- _Work instructions_: Below are the records; repeat exactly their lines between the line holding "The MIT License" and the line holding "Implementing user-facing features", inclusive, skipping the pictures.

Plain-text document sources:
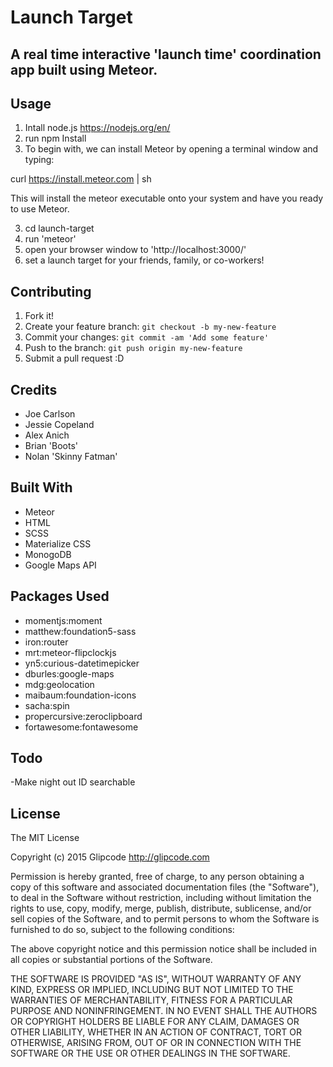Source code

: # Launch Target

## A real time interactive 'launch time' coordination app built using Meteor.

## Usage
1. Intall node.js https://nodejs.org/en/
2. run npm Install
3. To begin with, we can install Meteor by opening a terminal window and typing:

curl https://install.meteor.com | sh

This will install the meteor executable onto your system and have you ready to use Meteor.

3. cd launch-target
4. run 'meteor'
4. open your browser window to 'http://localhost:3000/'
5. set a launch target for your friends, family, or co-workers!

## Contributing
1. Fork it!
2. Create your feature branch: `git checkout -b my-new-feature`
3. Commit your changes: `git commit -am 'Add some feature'`
4. Push to the branch: `git push origin my-new-feature`
5. Submit a pull request :D

## Credits
- Joe Carlson
- Jessie Copeland
- Alex Anich
- Brian 'Boots'
- Nolan 'Skinny Fatman'

## Built With
- Meteor
- HTML
- SCSS
- Materialize CSS
- MonogoDB
- Google Maps API

## Packages Used
- momentjs:moment
- matthew:foundation5-sass
- iron:router
- mrt:meteor-flipclockjs
- yn5:curious-datetimepicker
- dburles:google-maps
- mdg:geolocation
- maibaum:foundation-icons
- sacha:spin
- propercursive:zeroclipboard
- fortawesome:fontawesome

## Todo
-Make night out ID searchable

## License
The MIT License

Copyright (c) 2015 Glipcode http://glipcode.com

Permission is hereby granted, free of charge, to any person obtaining a copy of this software and associated documentation files (the "Software"), to deal in the Software without restriction, including without limitation the rights to use, copy, modify, merge, publish, distribute, sublicense, and/or sell copies of the Software, and to permit persons to whom the Software is furnished to do so, subject to the following conditions:

The above copyright notice and this permission notice shall be included in all copies or substantial portions of the Software.

THE SOFTWARE IS PROVIDED "AS IS", WITHOUT WARRANTY OF ANY KIND, EXPRESS OR IMPLIED, INCLUDING BUT NOT LIMITED TO THE WARRANTIES OF MERCHANTABILITY, FITNESS FOR A PARTICULAR PURPOSE AND NONINFRINGEMENT. IN NO EVENT SHALL THE AUTHORS OR COPYRIGHT HOLDERS BE LIABLE FOR ANY CLAIM, DAMAGES OR OTHER LIABILITY, WHETHER IN AN ACTION OF CONTRACT, TORT OR OTHERWISE, ARISING FROM, OUT OF OR IN CONNECTION WITH THE SOFTWARE OR THE USE OR OTHER DEALINGS IN THE SOFTWARE.


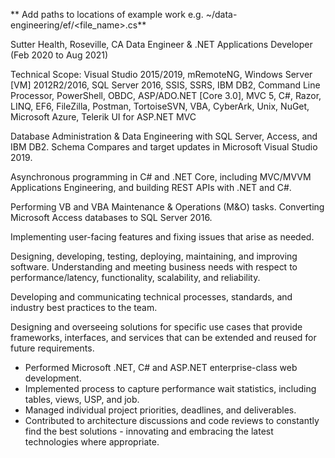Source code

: ** Add paths to locations of example work e.g. ~/data-engineering/ef/<file_name>.cs**

Sutter Health, Roseville, CA
Data Engineer & .NET Applications Developer (Feb 2020 to Aug 2021)

Technical Scope: 
Visual Studio 2015/2019, mRemoteNG, Windows Server [VM] 2012R2/2016, SQL Server 2016, SSIS, SSRS, IBM DB2, Command Line Processor, PowerShell, OBDC, ASP/ADO.NET [Core 3.0], MVC 5, C#, Razor, LINQ, EF6, FileZilla, Postman, TortoiseSVN, VBA, CyberArk, Unix, NuGet, Microsoft Azure, Telerik UI for ASP.NET MVC

Database Administration & Data Engineering with SQL Server, Access, and IBM DB2. Schema Compares and target updates in Microsoft Visual Studio 2019. 

Asynchronous programming in C# and .NET Core, including MVC/MVVM Applications Engineering, and building REST APIs with .NET and C#. 

Performing VB and VBA Maintenance & Operations (M&O) tasks. Converting Microsoft Access databases to SQL Server 2016. 

Implementing user-facing features and fixing issues that arise as needed. 

Designing, developing, testing, deploying, maintaining, and improving software. Understanding and meeting business needs with respect to performance/latency, functionality, scalability, and reliability. 

Developing and communicating technical processes, standards, and industry best practices to the team. 

Designing and overseeing solutions for specific use cases that provide frameworks, interfaces, and services that can be extended and reused for future requirements.

- Performed Microsoft .NET, C# and ASP.NET enterprise-class web development.
- Implemented process to capture performance wait statistics, including tables, views, USP, and job.
- Managed individual project priorities, deadlines, and deliverables.
- Contributed to architecture discussions and code reviews to constantly find the best solutions - innovating and embracing the latest technologies where appropriate.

- _Your response_:
The MIT License

Copyright (c) 2015 Glipcode http://glipcode.com

Permission is hereby granted, free of charge, to any person obtaining a copy of this software and associated documentation files (the "Software"), to deal in the Software without restriction, including without limitation the rights to use, copy, modify, merge, publish, distribute, sublicense, and/or sell copies of the Software, and to permit persons to whom the Software is furnished to do so, subject to the following conditions:

The above copyright notice and this permission notice shall be included in all copies or substantial portions of the Software.

THE SOFTWARE IS PROVIDED "AS IS", WITHOUT WARRANTY OF ANY KIND, EXPRESS OR IMPLIED, INCLUDING BUT NOT LIMITED TO THE WARRANTIES OF MERCHANTABILITY, FITNESS FOR A PARTICULAR PURPOSE AND NONINFRINGEMENT. IN NO EVENT SHALL THE AUTHORS OR COPYRIGHT HOLDERS BE LIABLE FOR ANY CLAIM, DAMAGES OR OTHER LIABILITY, WHETHER IN AN ACTION OF CONTRACT, TORT OR OTHERWISE, ARISING FROM, OUT OF OR IN CONNECTION WITH THE SOFTWARE OR THE USE OR OTHER DEALINGS IN THE SOFTWARE.


Source code

: ** Add paths to locations of example work e.g. ~/data-engineering/ef/<file_name>.cs**

Sutter Health, Roseville, CA
Data Engineer & .NET Applications Developer (Feb 2020 to Aug 2021)

Technical Scope: 
Visual Studio 2015/2019, mRemoteNG, Windows Server [VM] 2012R2/2016, SQL Server 2016, SSIS, SSRS, IBM DB2, Command Line Processor, PowerShell, OBDC, ASP/ADO.NET [Core 3.0], MVC 5, C#, Razor, LINQ, EF6, FileZilla, Postman, TortoiseSVN, VBA, CyberArk, Unix, NuGet, Microsoft Azure, Telerik UI for ASP.NET MVC

Database Administration & Data Engineering with SQL Server, Access, and IBM DB2. Schema Compares and target updates in Microsoft Visual Studio 2019. 

Asynchronous programming in C# and .NET Core, including MVC/MVVM Applications Engineering, and building REST APIs with .NET and C#. 

Performing VB and VBA Maintenance & Operations (M&O) tasks. Converting Microsoft Access databases to SQL Server 2016. 

Implementing user-facing features and fixing issues that arise as needed. 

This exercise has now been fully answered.